DATA TO PROCESS:
- Opening Delimiter -
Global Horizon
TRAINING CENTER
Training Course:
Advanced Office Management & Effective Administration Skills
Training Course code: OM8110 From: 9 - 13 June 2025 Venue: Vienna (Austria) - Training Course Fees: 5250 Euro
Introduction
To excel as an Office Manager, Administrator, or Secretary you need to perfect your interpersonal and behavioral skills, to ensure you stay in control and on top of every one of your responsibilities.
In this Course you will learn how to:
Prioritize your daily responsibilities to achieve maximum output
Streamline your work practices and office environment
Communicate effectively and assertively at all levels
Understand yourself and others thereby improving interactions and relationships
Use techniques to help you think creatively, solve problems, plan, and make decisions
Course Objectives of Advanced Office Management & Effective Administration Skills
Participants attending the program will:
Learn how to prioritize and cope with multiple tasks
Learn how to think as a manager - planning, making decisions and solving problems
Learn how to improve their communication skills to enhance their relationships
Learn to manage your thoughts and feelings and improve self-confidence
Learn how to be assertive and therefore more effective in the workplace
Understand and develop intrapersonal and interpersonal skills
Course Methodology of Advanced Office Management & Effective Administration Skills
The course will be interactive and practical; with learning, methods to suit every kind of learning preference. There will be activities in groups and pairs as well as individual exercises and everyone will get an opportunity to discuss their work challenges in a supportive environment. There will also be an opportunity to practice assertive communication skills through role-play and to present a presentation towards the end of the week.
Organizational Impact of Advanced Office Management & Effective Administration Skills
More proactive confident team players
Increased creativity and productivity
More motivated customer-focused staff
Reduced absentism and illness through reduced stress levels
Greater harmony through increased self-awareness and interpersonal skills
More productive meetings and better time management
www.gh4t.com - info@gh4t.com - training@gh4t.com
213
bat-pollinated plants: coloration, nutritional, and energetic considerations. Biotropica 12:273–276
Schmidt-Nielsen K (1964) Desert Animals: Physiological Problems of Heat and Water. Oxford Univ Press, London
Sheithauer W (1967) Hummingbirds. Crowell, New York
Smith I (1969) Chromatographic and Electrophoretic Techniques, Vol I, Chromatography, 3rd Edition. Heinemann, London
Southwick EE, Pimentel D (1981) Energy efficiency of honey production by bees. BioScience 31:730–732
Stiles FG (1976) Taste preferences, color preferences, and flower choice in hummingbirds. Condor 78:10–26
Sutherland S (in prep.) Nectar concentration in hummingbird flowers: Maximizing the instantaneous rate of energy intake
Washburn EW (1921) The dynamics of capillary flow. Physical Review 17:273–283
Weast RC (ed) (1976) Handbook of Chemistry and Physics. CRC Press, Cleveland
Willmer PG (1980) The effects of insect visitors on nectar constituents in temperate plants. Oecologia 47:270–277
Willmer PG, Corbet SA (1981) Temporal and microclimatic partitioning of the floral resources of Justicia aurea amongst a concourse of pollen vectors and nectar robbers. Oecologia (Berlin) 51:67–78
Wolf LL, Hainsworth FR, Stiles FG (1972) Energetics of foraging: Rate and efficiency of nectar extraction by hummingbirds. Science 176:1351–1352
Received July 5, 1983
- Closing Delimiter -
Of all the entries above, repeat only the lines from the line that has "Reduced absentism and" to the line that has "Southwick EE, Pimentel", both lines included, exactly.

TASK RESPONSE:
Reduced absentism and illness through reduced stress levels
Greater harmony through increased self-awareness and interpersonal skills
More productive meetings and better time management
www.gh4t.com - info@gh4t.com - training@gh4t.com
213
bat-pollinated plants: coloration, nutritional, and energetic considerations. Biotropica 12:273–276
Schmidt-Nielsen K (1964) Desert Animals: Physiological Problems of Heat and Water. Oxford Univ Press, London
Sheithauer W (1967) Hummingbirds. Crowell, New York
Smith I (1969) Chromatographic and Electrophoretic Techniques, Vol I, Chromatography, 3rd Edition. Heinemann, London
Southwick EE, Pimentel D (1981) Energy efficiency of honey production by bees. BioScience 31:730–732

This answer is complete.